What is TREX? TREX is a prescribed fire training (TR) exchange (EX) held by the Nature Conservancy as part of their North American Fire Initiative. WTREX is a training exchange, for women. These two-week events bring fire practitioners together to share experience and get training. Ideally, those two weeks feature a lot of fire. This will give attendees the opportunity to apply learned techniques and advance their fire qualifications. TREXes have been held in California, Colorado, North Carolina and even Portugal. A few years ago, the suggestion for a TREX for women arose, and that is how WTREX was born. I was fortunate enough to attend the third ever WTREX this spring at the Tall Timbers Research Station in Tallahassee, Florida.
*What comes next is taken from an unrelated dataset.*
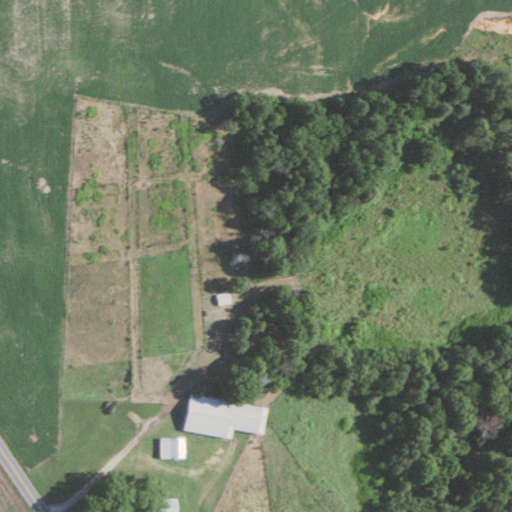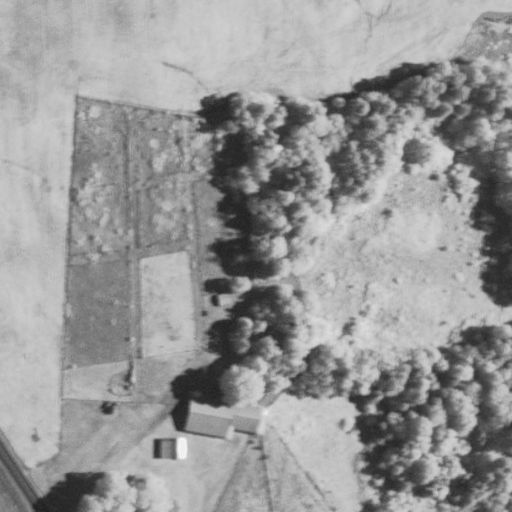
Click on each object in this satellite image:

Approximately 40 women, as well as several men, attended WTREX from New Mexico, California, Maine, Virginia, Canada, Costa Rica and Australia. Everyone had different levels of fire experience and different methods for fighting fire. The event was run like a real fire, using the incident command system with regular briefings on our activities for the day.

This training had three main components; classroom workshops, fire and networking:

Our classroom sessions covered topics such as public speaking, how to be an active bystander, speaking to media, and recognizing unconscious bias. We also discussed new technology for mapping and predicting fire behavior, and the ongoing fire effects research at Tall Timbers.

The second part was fire. We burned over 635 acres of grass and brush over seven days. Because we had multiple teams acting independently of each other, we could burn several tracts at the same time, or combine and burn a larger tract together. The regularity with which fire is used at Tall Timbers meant that we had well-established roads and fire breaks. In addition there were many options for where to burn depending on the weather. There is also a good system of support if a fire were to escape so that it could still be a safe learning experience for the WTREX participants.

The third and most meaningful part was the networking. Not a lot of women come to the fire world and even fewer stay. When you are one-of-a-kind in your office or on the fire line, it is easy to think that you do not belong. Being able to see so many firefighting women in one place, at the same time, was something that I did not know I needed. We had women from different career paths and walks of life. United by fire, and in this setting, we were able to have some very meaningful conversations about our place in fire and share our stories.


Some stories were really hard to hear. It is hard to hear about how hard some people have worked to keep others out of this profession because they didn’t fit their definition of a firefighter. Some of these methods for exclusion have been blatant, others more insidious, and all disappointing. The public likes to refer to firefighters as heroes and when we can’t accept someone who is capable of the job but different, we really do not deserve that accolade. Fire doesn’t care who lights it or fights it; we shouldn’t either.

At the same time, for every story of discrimination, bullying, or even abuse, there was a story of someone who reached out their hand to help. These were parents willing to watch children, supportive partners, coworkers standing up for them in small but significant ways. This is a hard job on a good day, and women have not gotten where they are in the fire community without this support.

I took a lot away from WTREX. I have a deeper appreciation for the work environment that I have at the Virginia Department of Forestry. I am very fortunate to have great coworkers and colleagues who see me as an equal. I also have a great role model with former State Forester, Secretary of Forestry and Agriculture Bettina Ring. I am incredibly fortunate to have supervisors who think I am worth sending to WTREX for two weeks in the middle of the spring fire season. We can always be better, but we are trying, and that makes a difference.

I discovered new confidence at WTREX. One of the phrases that we fell back on continually was, “if she can see it, she can be it.” I saw that I could be really good at this job if I work at it and I think owe it to myself to do that. When I hit bumps in my road, I know that I have a network of strong ladies to fall back on for advice or a friendly ear to listen.

I am extremely grateful to DOF for letting me go to this training. I’m also grateful to the Nature Conservancy for their exceptional training staff and for Tall Timbers Research Station for allowing us to burn…and for not having any pythons.